§ JOB
Print nothing but the lines below starting at the line that holds "[469,882,513,897] ОРП, ->" and ending at the line that holds "[711,699,784,715] invokes ->", including both, each exactly as written.
*** DATA SECTION Section Begins ***
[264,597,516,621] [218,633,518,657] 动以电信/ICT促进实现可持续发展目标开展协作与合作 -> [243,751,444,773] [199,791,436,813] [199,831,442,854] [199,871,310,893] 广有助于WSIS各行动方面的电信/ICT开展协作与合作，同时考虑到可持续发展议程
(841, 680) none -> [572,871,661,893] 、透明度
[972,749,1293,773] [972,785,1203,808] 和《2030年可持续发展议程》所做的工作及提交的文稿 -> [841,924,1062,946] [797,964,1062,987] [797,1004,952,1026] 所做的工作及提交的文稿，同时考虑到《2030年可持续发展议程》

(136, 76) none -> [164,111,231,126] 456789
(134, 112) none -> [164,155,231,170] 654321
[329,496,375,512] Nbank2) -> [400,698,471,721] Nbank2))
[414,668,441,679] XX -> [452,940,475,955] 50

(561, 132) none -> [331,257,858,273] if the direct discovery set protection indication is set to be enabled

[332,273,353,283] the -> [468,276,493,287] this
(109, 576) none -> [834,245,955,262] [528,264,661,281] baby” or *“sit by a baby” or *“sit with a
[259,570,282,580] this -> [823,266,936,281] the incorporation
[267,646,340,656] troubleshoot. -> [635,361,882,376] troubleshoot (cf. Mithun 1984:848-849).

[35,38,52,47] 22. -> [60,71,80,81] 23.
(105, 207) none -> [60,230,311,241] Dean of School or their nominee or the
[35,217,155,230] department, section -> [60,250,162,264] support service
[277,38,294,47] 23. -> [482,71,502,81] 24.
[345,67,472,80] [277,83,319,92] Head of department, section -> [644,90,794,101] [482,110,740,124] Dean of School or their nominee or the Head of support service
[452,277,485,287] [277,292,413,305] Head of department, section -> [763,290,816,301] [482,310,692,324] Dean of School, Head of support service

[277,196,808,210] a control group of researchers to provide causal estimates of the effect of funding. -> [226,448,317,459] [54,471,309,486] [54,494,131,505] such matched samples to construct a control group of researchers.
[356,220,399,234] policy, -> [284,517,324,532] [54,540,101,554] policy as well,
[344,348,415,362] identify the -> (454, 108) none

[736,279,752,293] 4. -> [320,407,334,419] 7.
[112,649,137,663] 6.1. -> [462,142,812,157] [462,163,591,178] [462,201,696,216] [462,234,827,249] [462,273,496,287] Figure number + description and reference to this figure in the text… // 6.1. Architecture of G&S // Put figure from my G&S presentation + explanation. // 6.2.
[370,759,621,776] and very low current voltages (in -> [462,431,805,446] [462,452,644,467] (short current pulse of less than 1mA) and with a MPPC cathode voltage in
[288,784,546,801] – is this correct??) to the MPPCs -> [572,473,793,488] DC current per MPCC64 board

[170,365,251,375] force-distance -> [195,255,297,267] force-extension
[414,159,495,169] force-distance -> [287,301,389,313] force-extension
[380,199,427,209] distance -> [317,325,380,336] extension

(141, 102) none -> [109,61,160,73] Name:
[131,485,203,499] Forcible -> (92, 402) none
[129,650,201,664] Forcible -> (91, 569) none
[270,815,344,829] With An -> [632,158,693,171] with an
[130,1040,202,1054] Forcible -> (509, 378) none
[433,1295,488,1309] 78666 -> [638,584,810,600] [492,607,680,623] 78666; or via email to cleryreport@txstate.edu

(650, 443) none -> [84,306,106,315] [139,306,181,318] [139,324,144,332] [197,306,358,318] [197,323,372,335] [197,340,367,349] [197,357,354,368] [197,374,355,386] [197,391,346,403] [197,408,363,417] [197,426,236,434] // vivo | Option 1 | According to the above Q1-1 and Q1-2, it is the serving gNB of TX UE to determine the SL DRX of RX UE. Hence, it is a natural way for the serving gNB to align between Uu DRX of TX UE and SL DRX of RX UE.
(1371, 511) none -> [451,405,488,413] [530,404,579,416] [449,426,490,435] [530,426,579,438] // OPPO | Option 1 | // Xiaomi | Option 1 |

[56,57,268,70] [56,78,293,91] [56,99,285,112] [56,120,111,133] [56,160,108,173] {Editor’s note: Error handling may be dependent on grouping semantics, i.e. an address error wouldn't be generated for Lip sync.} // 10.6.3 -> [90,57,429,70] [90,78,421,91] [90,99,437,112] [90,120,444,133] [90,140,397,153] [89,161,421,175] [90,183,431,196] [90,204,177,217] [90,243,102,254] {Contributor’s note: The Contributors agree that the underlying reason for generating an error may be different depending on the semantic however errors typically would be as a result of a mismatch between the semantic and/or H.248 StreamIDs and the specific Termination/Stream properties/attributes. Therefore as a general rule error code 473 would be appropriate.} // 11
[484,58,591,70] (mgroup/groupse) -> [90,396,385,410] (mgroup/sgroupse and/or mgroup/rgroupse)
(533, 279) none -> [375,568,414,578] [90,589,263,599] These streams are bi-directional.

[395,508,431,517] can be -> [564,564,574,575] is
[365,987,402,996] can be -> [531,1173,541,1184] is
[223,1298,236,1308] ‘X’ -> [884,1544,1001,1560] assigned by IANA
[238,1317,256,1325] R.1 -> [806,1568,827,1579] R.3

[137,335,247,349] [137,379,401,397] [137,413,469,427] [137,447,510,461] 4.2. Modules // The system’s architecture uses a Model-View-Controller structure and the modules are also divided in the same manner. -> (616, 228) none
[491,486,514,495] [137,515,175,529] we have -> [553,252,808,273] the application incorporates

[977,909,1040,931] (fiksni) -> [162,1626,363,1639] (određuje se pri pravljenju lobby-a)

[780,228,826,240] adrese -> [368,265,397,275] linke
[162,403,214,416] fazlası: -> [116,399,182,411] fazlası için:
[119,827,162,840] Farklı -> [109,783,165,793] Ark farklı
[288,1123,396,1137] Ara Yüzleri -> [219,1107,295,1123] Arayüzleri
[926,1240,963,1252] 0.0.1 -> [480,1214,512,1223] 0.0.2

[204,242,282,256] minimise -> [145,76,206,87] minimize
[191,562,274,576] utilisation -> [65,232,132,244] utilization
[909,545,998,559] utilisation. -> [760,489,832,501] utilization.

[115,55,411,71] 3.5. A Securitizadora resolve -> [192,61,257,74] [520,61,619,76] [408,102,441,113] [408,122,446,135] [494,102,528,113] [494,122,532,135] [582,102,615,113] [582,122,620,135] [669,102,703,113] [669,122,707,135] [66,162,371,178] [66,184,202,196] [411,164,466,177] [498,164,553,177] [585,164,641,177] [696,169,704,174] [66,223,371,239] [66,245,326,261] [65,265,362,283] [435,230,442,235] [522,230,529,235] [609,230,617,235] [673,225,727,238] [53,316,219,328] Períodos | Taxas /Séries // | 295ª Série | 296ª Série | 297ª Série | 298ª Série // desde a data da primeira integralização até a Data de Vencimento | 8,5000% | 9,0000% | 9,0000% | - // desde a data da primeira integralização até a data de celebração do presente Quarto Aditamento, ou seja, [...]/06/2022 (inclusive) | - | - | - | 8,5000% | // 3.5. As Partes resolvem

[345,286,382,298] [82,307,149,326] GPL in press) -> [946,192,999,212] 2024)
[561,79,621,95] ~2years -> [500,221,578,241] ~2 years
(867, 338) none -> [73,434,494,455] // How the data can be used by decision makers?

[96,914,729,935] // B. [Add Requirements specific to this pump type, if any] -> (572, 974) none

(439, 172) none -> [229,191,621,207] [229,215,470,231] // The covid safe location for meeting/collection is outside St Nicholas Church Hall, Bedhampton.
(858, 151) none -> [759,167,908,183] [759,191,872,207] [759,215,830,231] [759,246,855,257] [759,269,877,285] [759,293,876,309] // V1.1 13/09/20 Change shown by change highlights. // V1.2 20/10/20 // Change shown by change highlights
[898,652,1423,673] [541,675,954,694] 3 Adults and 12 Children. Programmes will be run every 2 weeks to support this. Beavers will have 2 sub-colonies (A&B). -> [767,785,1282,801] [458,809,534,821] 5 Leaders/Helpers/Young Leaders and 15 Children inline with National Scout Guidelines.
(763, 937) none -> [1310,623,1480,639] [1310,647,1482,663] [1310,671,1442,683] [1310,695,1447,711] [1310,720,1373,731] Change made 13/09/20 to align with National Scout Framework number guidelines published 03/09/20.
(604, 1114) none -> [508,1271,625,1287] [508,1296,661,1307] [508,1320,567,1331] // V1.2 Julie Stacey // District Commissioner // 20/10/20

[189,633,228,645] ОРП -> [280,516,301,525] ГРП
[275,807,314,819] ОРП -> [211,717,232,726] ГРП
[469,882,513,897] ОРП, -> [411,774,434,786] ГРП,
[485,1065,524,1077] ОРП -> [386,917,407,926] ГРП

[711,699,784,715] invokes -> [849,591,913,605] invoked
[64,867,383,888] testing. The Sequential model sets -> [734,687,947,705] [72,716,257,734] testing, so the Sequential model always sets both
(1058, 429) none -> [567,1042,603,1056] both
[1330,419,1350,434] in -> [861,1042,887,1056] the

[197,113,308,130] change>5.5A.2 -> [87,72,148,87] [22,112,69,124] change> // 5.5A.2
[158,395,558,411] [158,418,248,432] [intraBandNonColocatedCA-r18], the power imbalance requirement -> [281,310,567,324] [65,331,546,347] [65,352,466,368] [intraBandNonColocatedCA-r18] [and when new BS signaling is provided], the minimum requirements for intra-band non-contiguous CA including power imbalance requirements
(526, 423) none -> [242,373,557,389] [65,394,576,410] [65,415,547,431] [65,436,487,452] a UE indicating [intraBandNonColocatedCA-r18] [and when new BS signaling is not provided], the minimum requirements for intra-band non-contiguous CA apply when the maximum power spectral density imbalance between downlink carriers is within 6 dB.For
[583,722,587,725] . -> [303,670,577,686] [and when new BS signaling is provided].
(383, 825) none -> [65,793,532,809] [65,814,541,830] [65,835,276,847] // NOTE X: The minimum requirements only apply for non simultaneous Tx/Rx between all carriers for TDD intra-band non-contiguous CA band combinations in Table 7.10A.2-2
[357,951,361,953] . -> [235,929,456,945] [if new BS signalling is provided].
*** DATA SECTION Section Ends ***
§ RESULT FOR THIS EXERCISE
[469,882,513,897] ОРП, -> [411,774,434,786] ГРП,
[485,1065,524,1077] ОРП -> [386,917,407,926] ГРП

[711,699,784,715] invokes -> [849,591,913,605] invoked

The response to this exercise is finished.